Once the data collection app was ready, it was handed off to a team of data collectors. The data collection team had prepared a bunch of rooms with furniture to look like rooms in a normal household. They would bring a headset into one of the rooms and run the app. To begin, they would go around the room and use the plane tool to create planes on all the surfaces in the room and label them- walls, tables, windows, etc. Once everything was labeled, they would begin a ‘recording’ that would continuously log the headset position, camera frames, and other spatial sensors on the device. They would spend a couple minutes walking around the room getting a good perspective on all the labeled surfaces in the room. This process was repeated many times, then the recordings were pulled from the device onto a pc and uploaded to the database. The same thing was done in all the different rooms, and once a room was complete it would be rearranged into a ‘new’ room.

While straight forward in theory, this step ended up being one of the most stressful assignments of my career. I flew out to the data collection location and spent the first week of the effort helping to get things up and running. The app itself had some minor bugs to iron out, and it was very valuable to see the data team using the app in person so we could make improvements along the way. The issue was using the early prototype devices along with the operating system that was still in development. The headsets were constantly crashing, losing their spatial tracking orientation, overheating, controllers were constantly disconnecting, headsets constantly had to be rebooted; the list of issues was endless. I spent countless hours trying triaging issues and find solutions. Some issues were solvable- I noticed that the devices often lost tracking orientation if the user got too close into a corner where the walls did not offer enough contrast for the optical tracking to work. I also discovered the window shades, which were meant to prevent the reflective window glass from causing tracking issues, were made of a fabric mostly invisible to the infrared sensors on the headset, so it was still seeing reflections through the shades and getting confused.

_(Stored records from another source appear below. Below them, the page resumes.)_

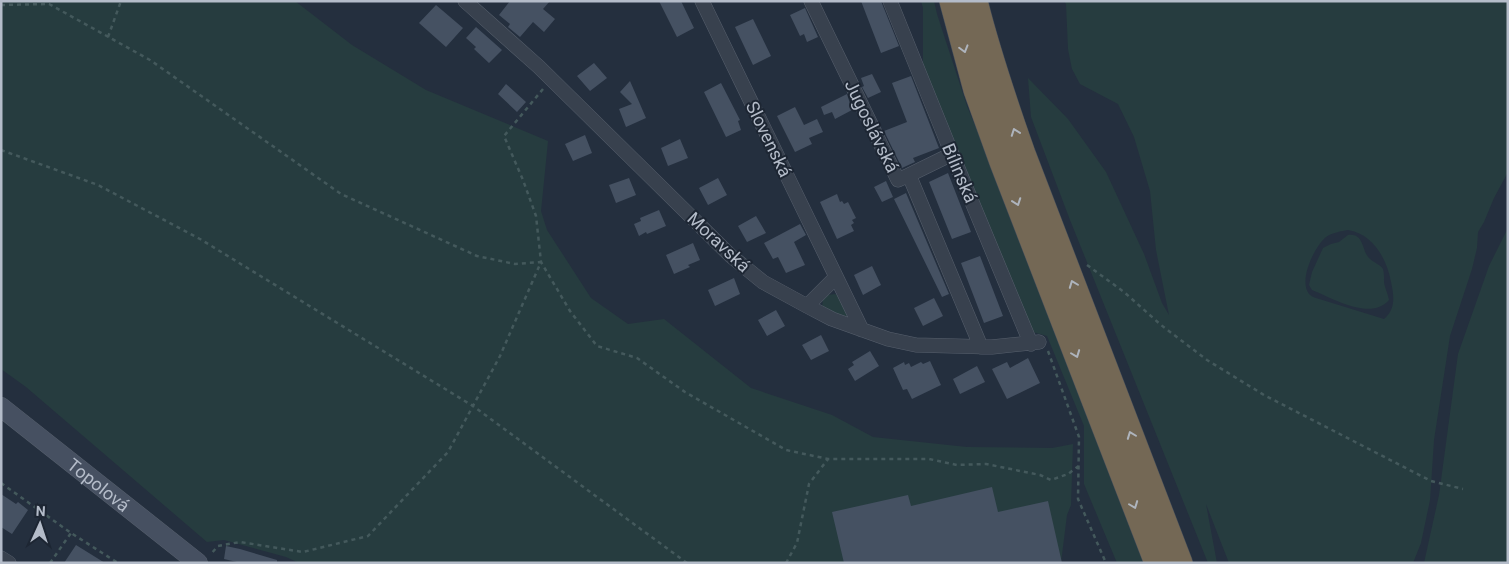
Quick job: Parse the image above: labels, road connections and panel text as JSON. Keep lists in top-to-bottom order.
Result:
{
  "streets": {
    "street": [
      "Jugoslávská",
      "Slovenská",
      "Bílinská",
      "Moravská",
      "Topolová"
    ]
  },
  "crossings": [
    ["Jugoslávská", "Moravská"],
    ["Slovenská", "Moravská"],
    ["Bílinská", "Moravská"]
  ],
  "north": "top"
}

Some other issues required daily flashing and testing of different OS builds to find which one was most stable, but this was a tedious, inconsistent, and largely inconsequential process. The harsh reality was that we were stress-testing hardware and software that was nowhere near ready for action like this. We still managed to meet our data capture quota, but it took some re-evaluation of the goals and timeline to do so.

The whole idea of doing this was so that the manually labeled planes could be compared to the recorded sensor data and train AI algorithms learn to identify surface planes on their own. If you use any modern Meta VR headset and run Assisted Scene Capture or one of the other space scanning features, this data collection effort was the foundation for making that technology work. Despite the problems, this project was immensely valuable for me and my career path. I learned a lot of new things in 3D geometry, as well as live on-the-ground troubleshooting and problem solving. As my first big assignment at Meta, it also give me core knowledge and experience that would carry on through the rest of my time working there.